WHAT IS REQUIRED –
In the data, find each line where the word "adipocytes" appears and list that line.

Excerpts from a dataset:
══════════════════════════════
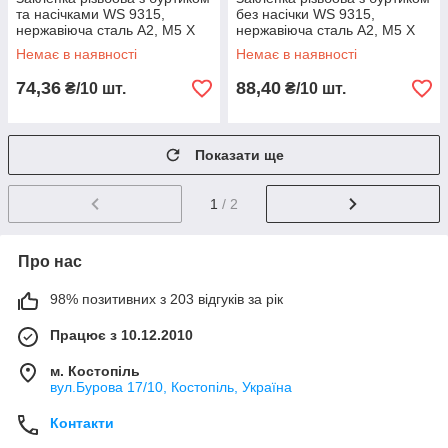
та насічками WS 9315,
без насічки WS 9315,
нержавіюча сталь A2, М5 X
нержавіюча сталь A2, М5 X
13
16
Немає в наявності
Немає в наявності
74,36
88,40
₴/10 шт.
₴/10 шт.
Показати ще
1
/ 2
Про нас
98% позитивних з 203 відгуків за рік
Працює з 10.12.2010
м. Костопіль
вул.Бурова 17/10, Костопіль, Україна
Контакти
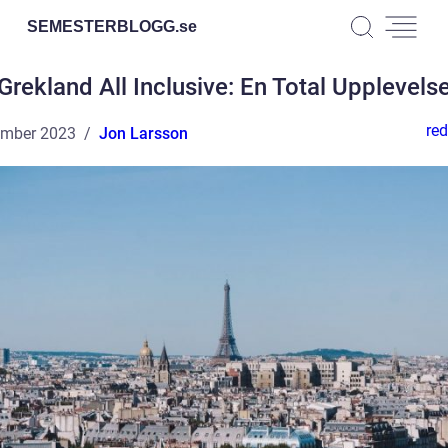
SEMESTERBLOGG.
se
Grekland All Inclusive: En Total Upplevels
red
ember 2023
Jon Larsson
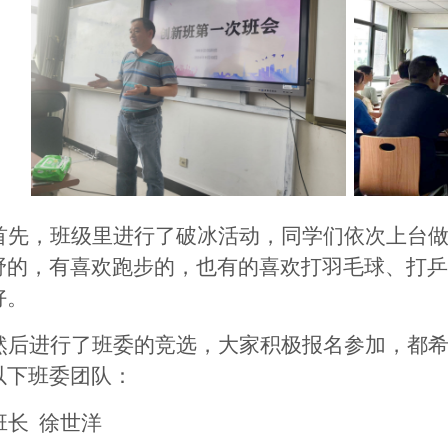
首先，班级里进行了破冰活动，同学们依次上台
野的，有喜欢跑步的，也有的喜欢打羽毛球、打乒
好。
然后进行了班委的竞选，大家积极报名参加，都
以下班委团队：
班长 徐世洋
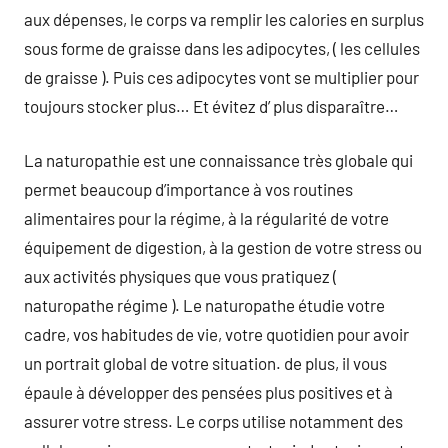
aux dépenses, le corps va remplir les calories en surplus
sous forme de graisse dans les adipocytes, ( les cellules
de graisse ). Puis ces adipocytes vont se multiplier pour
toujours stocker plus… Et évitez d’ plus disparaître…
La naturopathie est une connaissance très globale qui
permet beaucoup d’importance à vos routines
alimentaires pour la régime, à la régularité de votre
équipement de digestion, à la gestion de votre stress ou
aux activités physiques que vous pratiquez (
naturopathe régime ). Le naturopathe étudie votre
cadre, vos habitudes de vie, votre quotidien pour avoir
un portrait global de votre situation. de plus, il vous
épaule à développer des pensées plus positives et à
assurer votre stress. Le corps utilise notamment des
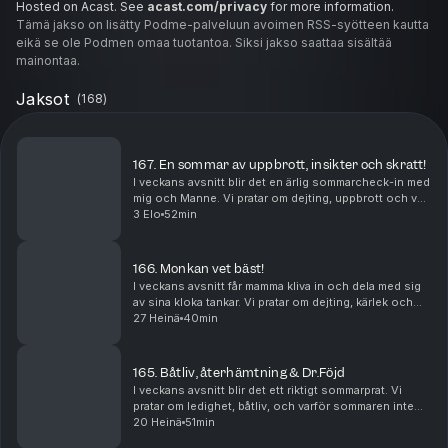
Hosted on Acast. See
acast.com/privacy
for more information.
Tämä jakso on lisätty Podme-palveluun avoimen RSS-syötteen kautta
eikä se ole Podmen omaa tuotantoa. Siksi jakso saattaa sisältää
mainontaa.
Jaksot
(
168
)
167. En sommar av uppbrott, insikter och skratt!
I veckans avsnitt blir det en ärlig sommarcheck-in med
mig och Manne. Vi pratar om dejting, uppbrott och vad
sommaren lärt oss hittills. Hur släpper man taget om
3 Elo
52min
det som inte blev, och kan man bibehål...
166. Monkan vet bäst!
I veckans avsnitt får mamma kliva in och dela med sig
av sina kloka tankar. Vi pratar om dejting, kärlek och
allt som hör till när känslorna får ta plats.Vi pratar
27 Heinä
40min
också om sommaren, om hur livet inte...
165. Båtliv, återhämtning & Dr.Föjd
I veckans avsnitt blir det ett riktigt sommarprat. Vi
pratar om ledighet, båtliv, och varför sommaren inte
längre känns som något som ställer min hälsoresa på
20 Heinä
51min
paus. För första gången känner jag mig tr...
══════════════════════════════
EXERCISE RESULT –
sous forme de graisse dans les adipocytes, ( les cellules
de graisse ). Puis ces adipocytes vont se multiplier pour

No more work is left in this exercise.